■ WHAT TO WORK ON
The answer must be the full listing, reproduced without any change.

■ RECORDS SHOWN

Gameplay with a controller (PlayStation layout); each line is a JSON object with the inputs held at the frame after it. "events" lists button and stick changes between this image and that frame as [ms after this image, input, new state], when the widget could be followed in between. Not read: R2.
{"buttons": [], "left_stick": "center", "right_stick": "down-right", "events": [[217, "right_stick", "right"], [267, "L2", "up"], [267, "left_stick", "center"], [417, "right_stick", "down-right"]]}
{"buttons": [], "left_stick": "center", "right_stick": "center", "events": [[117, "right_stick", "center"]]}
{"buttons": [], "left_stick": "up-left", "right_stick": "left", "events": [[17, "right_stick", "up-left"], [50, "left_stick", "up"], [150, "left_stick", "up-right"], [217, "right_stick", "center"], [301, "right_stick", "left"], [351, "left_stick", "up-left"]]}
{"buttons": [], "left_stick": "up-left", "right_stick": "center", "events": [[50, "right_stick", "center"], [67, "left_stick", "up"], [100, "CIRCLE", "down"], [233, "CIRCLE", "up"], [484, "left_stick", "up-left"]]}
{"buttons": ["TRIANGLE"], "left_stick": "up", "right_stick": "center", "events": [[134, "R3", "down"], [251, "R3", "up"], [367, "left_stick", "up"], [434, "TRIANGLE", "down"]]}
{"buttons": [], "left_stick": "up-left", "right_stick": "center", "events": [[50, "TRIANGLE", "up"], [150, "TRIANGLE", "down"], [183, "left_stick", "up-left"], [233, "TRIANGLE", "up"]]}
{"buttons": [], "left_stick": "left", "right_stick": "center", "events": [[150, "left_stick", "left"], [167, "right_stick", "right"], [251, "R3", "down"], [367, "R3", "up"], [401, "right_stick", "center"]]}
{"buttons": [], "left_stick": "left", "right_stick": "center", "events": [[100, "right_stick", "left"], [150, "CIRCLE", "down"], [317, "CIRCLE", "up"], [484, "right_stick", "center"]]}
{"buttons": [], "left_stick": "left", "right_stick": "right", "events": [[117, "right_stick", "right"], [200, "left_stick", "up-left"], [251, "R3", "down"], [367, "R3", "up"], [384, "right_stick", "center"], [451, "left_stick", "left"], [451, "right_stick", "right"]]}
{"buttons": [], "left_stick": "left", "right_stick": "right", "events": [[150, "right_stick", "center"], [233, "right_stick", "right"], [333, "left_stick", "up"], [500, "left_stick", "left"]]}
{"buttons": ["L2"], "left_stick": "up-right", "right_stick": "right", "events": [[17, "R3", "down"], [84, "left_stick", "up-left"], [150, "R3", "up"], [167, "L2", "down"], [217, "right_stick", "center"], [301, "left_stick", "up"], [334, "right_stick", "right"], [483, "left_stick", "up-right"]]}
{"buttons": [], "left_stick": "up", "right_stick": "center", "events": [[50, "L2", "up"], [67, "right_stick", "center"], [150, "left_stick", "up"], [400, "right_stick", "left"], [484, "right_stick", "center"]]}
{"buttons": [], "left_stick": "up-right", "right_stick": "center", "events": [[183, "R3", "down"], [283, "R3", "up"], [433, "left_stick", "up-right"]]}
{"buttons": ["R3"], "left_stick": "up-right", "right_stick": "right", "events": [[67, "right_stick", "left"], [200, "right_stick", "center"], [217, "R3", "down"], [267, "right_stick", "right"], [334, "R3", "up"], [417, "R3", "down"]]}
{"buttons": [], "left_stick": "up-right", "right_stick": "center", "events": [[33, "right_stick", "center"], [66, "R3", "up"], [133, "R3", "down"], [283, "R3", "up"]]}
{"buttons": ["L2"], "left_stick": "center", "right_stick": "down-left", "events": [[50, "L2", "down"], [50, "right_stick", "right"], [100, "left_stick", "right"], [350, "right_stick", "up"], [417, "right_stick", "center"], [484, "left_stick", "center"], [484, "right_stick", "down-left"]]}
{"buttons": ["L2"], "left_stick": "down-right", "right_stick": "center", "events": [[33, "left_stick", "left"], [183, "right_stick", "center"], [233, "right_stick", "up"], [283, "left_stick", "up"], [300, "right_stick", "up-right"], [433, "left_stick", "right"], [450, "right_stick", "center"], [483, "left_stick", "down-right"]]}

■ EXERCISE ANSWER
Gameplay with a controller (PlayStation layout); each line is a JSON object with the inputs held at the frame after it. "events" lists button and stick changes between this image and that frame as [ms after this image, input, new state], when the widget could be followed in between. Not read: R2.
{"buttons": [], "left_stick": "center", "right_stick": "down-right", "events": [[217, "right_stick", "right"], [267, "L2", "up"], [267, "left_stick", "center"], [417, "right_stick", "down-right"]]}
{"buttons": [], "left_stick": "center", "right_stick": "center", "events": [[117, "right_stick", "center"]]}
{"buttons": [], "left_stick": "up-left", "right_stick": "left", "events": [[17, "right_stick", "up-left"], [50, "left_stick", "up"], [150, "left_stick", "up-right"], [217, "right_stick", "center"], [301, "right_stick", "left"], [351, "left_stick", "up-left"]]}
{"buttons": [], "left_stick": "up-left", "right_stick": "center", "events": [[50, "right_stick", "center"], [67, "left_stick", "up"], [100, "CIRCLE", "down"], [233, "CIRCLE", "up"], [484, "left_stick", "up-left"]]}
{"buttons": ["TRIANGLE"], "left_stick": "up", "right_stick": "center", "events": [[134, "R3", "down"], [251, "R3", "up"], [367, "left_stick", "up"], [434, "TRIANGLE", "down"]]}
{"buttons": [], "left_stick": "up-left", "right_stick": "center", "events": [[50, "TRIANGLE", "up"], [150, "TRIANGLE", "down"], [183, "left_stick", "up-left"], [233, "TRIANGLE", "up"]]}
{"buttons": [], "left_stick": "left", "right_stick": "center", "events": [[150, "left_stick", "left"], [167, "right_stick", "right"], [251, "R3", "down"], [367, "R3", "up"], [401, "right_stick", "center"]]}
{"buttons": [], "left_stick": "left", "right_stick": "center", "events": [[100, "right_stick", "left"], [150, "CIRCLE", "down"], [317, "CIRCLE", "up"], [484, "right_stick", "center"]]}
{"buttons": [], "left_stick": "left", "right_stick": "right", "events": [[117, "right_stick", "right"], [200, "left_stick", "up-left"], [251, "R3", "down"], [367, "R3", "up"], [384, "right_stick", "center"], [451, "left_stick", "left"], [451, "right_stick", "right"]]}
{"buttons": [], "left_stick": "left", "right_stick": "right", "events": [[150, "right_stick", "center"], [233, "right_stick", "right"], [333, "left_stick", "up"], [500, "left_stick", "left"]]}
{"buttons": ["L2"], "left_stick": "up-right", "right_stick": "right", "events": [[17, "R3", "down"], [84, "left_stick", "up-left"], [150, "R3", "up"], [167, "L2", "down"], [217, "right_stick", "center"], [301, "left_stick", "up"], [334, "right_stick", "right"], [483, "left_stick", "up-right"]]}
{"buttons": [], "left_stick": "up", "right_stick": "center", "events": [[50, "L2", "up"], [67, "right_stick", "center"], [150, "left_stick", "up"], [400, "right_stick", "left"], [484, "right_stick", "center"]]}
{"buttons": [], "left_stick": "up-right", "right_stick": "center", "events": [[183, "R3", "down"], [283, "R3", "up"], [433, "left_stick", "up-right"]]}
{"buttons": ["R3"], "left_stick": "up-right", "right_stick": "right", "events": [[67, "right_stick", "left"], [200, "right_stick", "center"], [217, "R3", "down"], [267, "right_stick", "right"], [334, "R3", "up"], [417, "R3", "down"]]}
{"buttons": [], "left_stick": "up-right", "right_stick": "center", "events": [[33, "right_stick", "center"], [66, "R3", "up"], [133, "R3", "down"], [283, "R3", "up"]]}
{"buttons": ["L2"], "left_stick": "center", "right_stick": "down-left", "events": [[50, "L2", "down"], [50, "right_stick", "right"], [100, "left_stick", "right"], [350, "right_stick", "up"], [417, "right_stick", "center"], [484, "left_stick", "center"], [484, "right_stick", "down-left"]]}
{"buttons": ["L2"], "left_stick": "down-right", "right_stick": "center", "events": [[33, "left_stick", "left"], [183, "right_stick", "center"], [233, "right_stick", "up"], [283, "left_stick", "up"], [300, "right_stick", "up-right"], [433, "left_stick", "right"], [450, "right_stick", "center"], [483, "left_stick", "down-right"]]}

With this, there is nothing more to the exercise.